Although reasons for the revision were not immediately clear, rising natural gas prices that spiked in the bitterly cold winter of 2013-2014 could play a part. So, too, could AEP's commitment to coal.

Nick Akins, AEP CEO, told the Wall Street Journal's ECOnomics Conference in California last week that coal "has to be part of the puzzle' as the US plans its energy future.

In a newly filed report with the Ohio Public Utilities Commission, AEP said the long-term transformation of its generation business is expected to reduce its reliance on coal from 65% of its generation capacity in 2012 to approximately 46% in 2020. That is among the reports expected to be updated in several weeks.

AEP affiliates "are heavily invested in renewable energy resources and highly successful energy efficiency programs," the company said. "This balancing of our fuel resources and demand reduction efforts will move us forward on the path to continued carbon dioxide reductions, helping us achieve our voluntary 2020 goal to reduce GHG emissions by 10 percent from 2010 levels."

Ridout said AEP's use of renewable energy is "expected to go up a little bit" by 2020 as the company attempts to comply with Ohio's 2008 renewable portfolio standard. Those rules require utilities to get at least 25% of their power from renewables such as wind and solar and "advanced energy" like clean coal and nuclear by 2025, with at least half coming from inside the state.

Newly filed state legislation, S.B. 310, backed by Ohio Senate Republicans would freeze renewable and energy efficiency standards for about a year while lawmakers determine whether the 2008 law, S.B. 221, should be scrapped or amended.

Under AEP's updated generation plan, "we'll use less gas than we had projected previously," Ridout noted. "Gas is still going to increase but not as much as we had projected. Coal generation will not fall as much as previously forecasted."

In February 2012, AEP retired 450-MW Unit 5 at its Philip Sporn baseload coal plant in New Haven, West Virginia.
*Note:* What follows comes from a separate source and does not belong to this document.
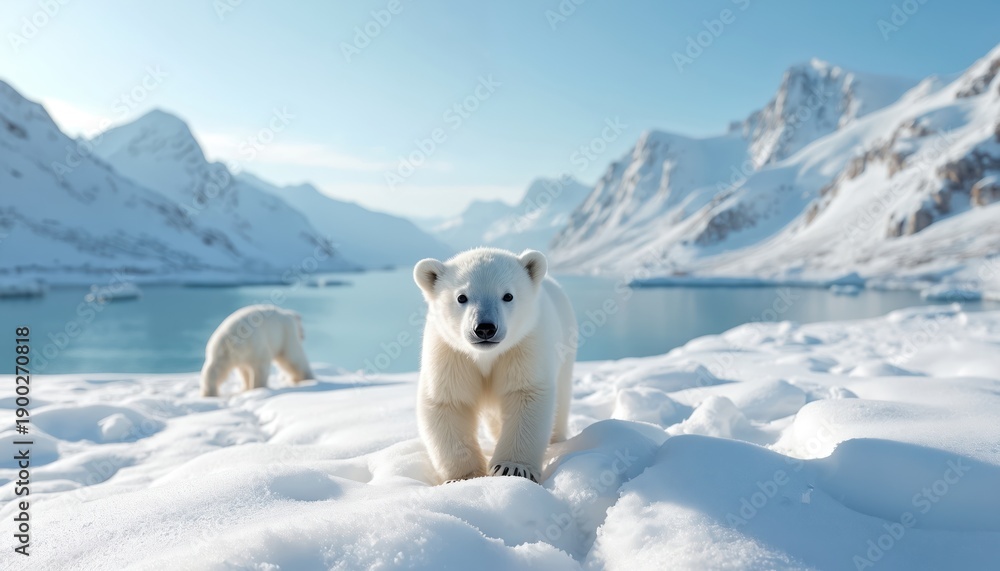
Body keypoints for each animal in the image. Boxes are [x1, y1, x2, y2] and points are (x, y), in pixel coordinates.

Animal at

Unit 3, a 165-MW facility, was shuttered at the Conesville baseload plant in Conesville, Ohio, in December 2012.

By June 1, 2015, according to the report filed with the PUC, AEP plans to retire another 2,500 MW of coal-based capacity: three units totaling 630 MW at the Kammer plant in Moundsville, West Virginia; five units totaling 1,425 MW at the Muskingum River plant in Beverly, Ohio; one 53-MW unit at the Beckjord plant in New Richmond, Ohio; one 100-MW unit at the Picway plant in Lockbourne, Ohio; and two additional units representing 300 MW at the Sporn plant.

Other coal unit retirements are planned at several baseload plants in Virginia, Indiana, Kentucky, Oklahoma and Texas.

AEP told the PUC it is focused on "taking practical, short-term actions to reduce emissions of CO2 and other GHGs, such as improving energy efficiency, investing in the development of cost-effective and less carbon-intensive technologies" and evaluating its assets, including power plants, office buildings and its mobile fleet across a "range of reasonable scenarios."

Whether the 50-MW Turning Point solar project once proposed for Ohio remains in the mix is uncertain.

The PUC more than a year ago placed the project in limbo when it prevented AEP Ohio from recovering its portion of the large solar array that would be developed by other investors.

Turning Point is not necessarily dead, however, AEP Ohio spokeswoman Terri Flora said Monday. "From our perspective right now, it's dormant," she said.

The project may be revisited, she suggested, once the General Assembly makes a definitive decision on the fate of the RPS and energy efficiency.